Try it: All entries are to be retyped without alteration.

Data to process:
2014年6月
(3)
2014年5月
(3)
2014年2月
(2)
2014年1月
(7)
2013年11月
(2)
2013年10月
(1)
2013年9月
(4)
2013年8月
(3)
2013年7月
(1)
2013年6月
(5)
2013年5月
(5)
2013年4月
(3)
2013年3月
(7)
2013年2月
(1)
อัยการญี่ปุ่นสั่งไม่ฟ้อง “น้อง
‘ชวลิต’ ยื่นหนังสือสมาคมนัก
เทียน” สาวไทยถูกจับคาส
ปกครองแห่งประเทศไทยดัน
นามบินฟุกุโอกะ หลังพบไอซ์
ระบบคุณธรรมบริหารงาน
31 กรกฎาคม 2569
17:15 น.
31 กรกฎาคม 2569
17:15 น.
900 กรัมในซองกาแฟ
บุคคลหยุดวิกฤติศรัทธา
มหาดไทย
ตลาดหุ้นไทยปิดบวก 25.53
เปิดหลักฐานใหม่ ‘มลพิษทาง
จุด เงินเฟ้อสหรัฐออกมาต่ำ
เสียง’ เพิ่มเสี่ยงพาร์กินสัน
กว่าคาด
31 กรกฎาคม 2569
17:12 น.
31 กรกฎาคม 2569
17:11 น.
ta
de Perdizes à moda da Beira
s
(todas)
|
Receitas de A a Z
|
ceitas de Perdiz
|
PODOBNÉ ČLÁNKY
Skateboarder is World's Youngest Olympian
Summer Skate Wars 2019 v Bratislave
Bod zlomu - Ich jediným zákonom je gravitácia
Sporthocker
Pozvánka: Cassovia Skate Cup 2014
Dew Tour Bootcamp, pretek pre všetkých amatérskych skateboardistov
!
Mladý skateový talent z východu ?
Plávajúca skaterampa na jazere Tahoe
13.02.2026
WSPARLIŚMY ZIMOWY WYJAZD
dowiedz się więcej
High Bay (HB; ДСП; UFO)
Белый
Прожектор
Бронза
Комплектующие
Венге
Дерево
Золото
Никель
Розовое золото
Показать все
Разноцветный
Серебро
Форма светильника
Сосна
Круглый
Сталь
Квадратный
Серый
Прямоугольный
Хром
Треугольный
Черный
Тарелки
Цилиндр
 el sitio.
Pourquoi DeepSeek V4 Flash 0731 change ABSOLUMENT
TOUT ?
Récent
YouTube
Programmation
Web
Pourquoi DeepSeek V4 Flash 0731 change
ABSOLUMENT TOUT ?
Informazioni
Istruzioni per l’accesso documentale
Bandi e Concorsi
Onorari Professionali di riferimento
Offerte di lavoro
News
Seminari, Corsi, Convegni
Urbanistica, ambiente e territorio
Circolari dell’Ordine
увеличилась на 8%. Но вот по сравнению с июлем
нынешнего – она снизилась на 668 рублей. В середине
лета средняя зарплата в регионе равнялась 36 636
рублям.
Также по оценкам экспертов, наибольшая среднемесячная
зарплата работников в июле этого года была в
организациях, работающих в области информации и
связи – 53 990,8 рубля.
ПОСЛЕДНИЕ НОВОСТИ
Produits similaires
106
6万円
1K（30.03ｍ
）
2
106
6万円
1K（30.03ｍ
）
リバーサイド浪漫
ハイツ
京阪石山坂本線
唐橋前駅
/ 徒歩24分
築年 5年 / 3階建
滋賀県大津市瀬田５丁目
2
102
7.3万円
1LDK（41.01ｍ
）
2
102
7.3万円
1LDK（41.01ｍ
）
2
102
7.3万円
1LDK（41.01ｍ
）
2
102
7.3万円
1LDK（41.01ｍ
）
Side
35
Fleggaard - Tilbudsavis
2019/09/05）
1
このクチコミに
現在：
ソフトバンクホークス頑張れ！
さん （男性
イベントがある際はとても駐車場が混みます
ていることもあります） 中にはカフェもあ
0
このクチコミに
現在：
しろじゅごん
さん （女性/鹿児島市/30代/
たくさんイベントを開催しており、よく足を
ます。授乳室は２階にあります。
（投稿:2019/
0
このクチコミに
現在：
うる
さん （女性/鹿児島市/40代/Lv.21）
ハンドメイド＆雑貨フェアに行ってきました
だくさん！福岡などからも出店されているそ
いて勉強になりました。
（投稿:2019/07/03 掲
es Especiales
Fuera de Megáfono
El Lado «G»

Answer below:
2014年6月
(3)
2014年5月
(3)
2014年2月
(2)
2014年1月
(7)
2013年11月
(2)
2013年10月
(1)
2013年9月
(4)
2013年8月
(3)
2013年7月
(1)
2013年6月
(5)
2013年5月
(5)
2013年4月
(3)
2013年3月
(7)
2013年2月
(1)
อัยการญี่ปุ่นสั่งไม่ฟ้อง “น้อง
‘ชวลิต’ ยื่นหนังสือสมาคมนัก
เทียน” สาวไทยถูกจับคาส
ปกครองแห่งประเทศไทยดัน
นามบินฟุกุโอกะ หลังพบไอซ์
ระบบคุณธรรมบริหารงาน
31 กรกฎาคม 2569
17:15 น.
31 กรกฎาคม 2569
17:15 น.
900 กรัมในซองกาแฟ
บุคคลหยุดวิกฤติศรัทธา
มหาดไทย
ตลาดหุ้นไทยปิดบวก 25.53
เปิดหลักฐานใหม่ ‘มลพิษทาง
จุด เงินเฟ้อสหรัฐออกมาต่ำ
เสียง’ เพิ่มเสี่ยงพาร์กินสัน
กว่าคาด
31 กรกฎาคม 2569
17:12 น.
31 กรกฎาคม 2569
17:11 น.
ta
de Perdizes à moda da Beira
s
(todas)
|
Receitas de A a Z
|
ceitas de Perdiz
|
PODOBNÉ ČLÁNKY
Skateboarder is World's Youngest Olympian
Summer Skate Wars 2019 v Bratislave
Bod zlomu - Ich jediným zákonom je gravitácia
Sporthocker
Pozvánka: Cassovia Skate Cup 2014
Dew Tour Bootcamp, pretek pre všetkých amatérskych skateboardistov
!
Mladý skateový talent z východu ?
Plávajúca skaterampa na jazere Tahoe
13.02.2026
WSPARLIŚMY ZIMOWY WYJAZD
dowiedz się więcej
High Bay (HB; ДСП; UFO)
Белый
Прожектор
Бронза
Комплектующие
Венге
Дерево
Золото
Никель
Розовое золото
Показать все
Разноцветный
Серебро
Форма светильника
Сосна
Круглый
Сталь
Квадратный
Серый
Прямоугольный
Хром
Треугольный
Черный
Тарелки
Цилиндр
 el sitio.
Pourquoi DeepSeek V4 Flash 0731 change ABSOLUMENT
TOUT ?
Récent
YouTube
Programmation
Web
Pourquoi DeepSeek V4 Flash 0731 change
ABSOLUMENT TOUT ?
Informazioni
Istruzioni per l’accesso documentale
Bandi e Concorsi
Onorari Professionali di riferimento
Offerte di lavoro
News
Seminari, Corsi, Convegni
Urbanistica, ambiente e territorio
Circolari dell’Ordine
увеличилась на 8%. Но вот по сравнению с июлем
нынешнего – она снизилась на 668 рублей. В середине
лета средняя зарплата в регионе равнялась 36 636
рублям.
Также по оценкам экспертов, наибольшая среднемесячная
зарплата работников в июле этого года была в
организациях, работающих в области информации и
связи – 53 990,8 рубля.
ПОСЛЕДНИЕ НОВОСТИ
Produits similaires
106
6万円
1K（30.03ｍ
）
2
106
6万円
1K（30.03ｍ
）
リバーサイド浪漫
ハイツ
京阪石山坂本線
唐橋前駅
/ 徒歩24分
築年 5年 / 3階建
滋賀県大津市瀬田５丁目
2
102
7.3万円
1LDK（41.01ｍ
）
2
102
7.3万円
1LDK（41.01ｍ
）
2
102
7.3万円
1LDK（41.01ｍ
）
2
102
7.3万円
1LDK（41.01ｍ
）
Side
35
Fleggaard - Tilbudsavis
2019/09/05）
1
このクチコミに
現在：
ソフトバンクホークス頑張れ！
さん （男性
イベントがある際はとても駐車場が混みます
ていることもあります） 中にはカフェもあ
0
このクチコミに
現在：
しろじゅごん
さん （女性/鹿児島市/30代/
たくさんイベントを開催しており、よく足を
ます。授乳室は２階にあります。
（投稿:2019/
0
このクチコミに
現在：
うる
さん （女性/鹿児島市/40代/Lv.21）
ハンドメイド＆雑貨フェアに行ってきました
だくさん！福岡などからも出店されているそ
いて勉強になりました。
（投稿:2019/07/03 掲
es Especiales
Fuera de Megáfono
El Lado «G»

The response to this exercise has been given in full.